YOUR GOAL:
Reply with nothing but the number of lines in the data below where the word "Figure" occurs.

INPUT DATA:

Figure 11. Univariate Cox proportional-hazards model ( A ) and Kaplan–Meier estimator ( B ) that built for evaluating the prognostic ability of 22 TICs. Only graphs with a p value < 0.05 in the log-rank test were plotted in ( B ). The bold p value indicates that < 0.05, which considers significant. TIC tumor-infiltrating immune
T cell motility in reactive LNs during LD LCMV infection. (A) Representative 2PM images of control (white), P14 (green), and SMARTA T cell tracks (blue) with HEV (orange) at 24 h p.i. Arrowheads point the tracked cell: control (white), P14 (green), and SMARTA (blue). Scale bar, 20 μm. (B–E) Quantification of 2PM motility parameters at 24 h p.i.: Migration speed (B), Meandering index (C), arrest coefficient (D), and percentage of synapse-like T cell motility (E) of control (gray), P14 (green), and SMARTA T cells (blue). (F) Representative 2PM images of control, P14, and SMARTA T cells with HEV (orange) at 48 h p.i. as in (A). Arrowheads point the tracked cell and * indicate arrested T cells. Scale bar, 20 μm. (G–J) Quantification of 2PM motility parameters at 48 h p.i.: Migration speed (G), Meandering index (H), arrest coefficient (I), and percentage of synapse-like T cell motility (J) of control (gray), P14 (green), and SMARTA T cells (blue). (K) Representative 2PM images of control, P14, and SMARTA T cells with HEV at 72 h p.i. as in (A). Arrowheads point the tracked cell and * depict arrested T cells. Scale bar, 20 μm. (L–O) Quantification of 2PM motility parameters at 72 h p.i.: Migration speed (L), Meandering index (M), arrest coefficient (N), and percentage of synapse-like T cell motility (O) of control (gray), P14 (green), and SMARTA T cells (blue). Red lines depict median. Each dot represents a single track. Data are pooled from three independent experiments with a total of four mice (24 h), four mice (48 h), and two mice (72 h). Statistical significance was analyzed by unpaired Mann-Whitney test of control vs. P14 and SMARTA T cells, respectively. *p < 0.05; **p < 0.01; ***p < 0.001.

...

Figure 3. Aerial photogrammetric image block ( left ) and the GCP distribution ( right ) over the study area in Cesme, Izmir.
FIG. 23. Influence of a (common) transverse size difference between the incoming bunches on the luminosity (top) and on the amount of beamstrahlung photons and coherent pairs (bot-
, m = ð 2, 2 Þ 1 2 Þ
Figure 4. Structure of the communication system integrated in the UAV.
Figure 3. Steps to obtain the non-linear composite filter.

RESULT OF THE EXERCISE:
4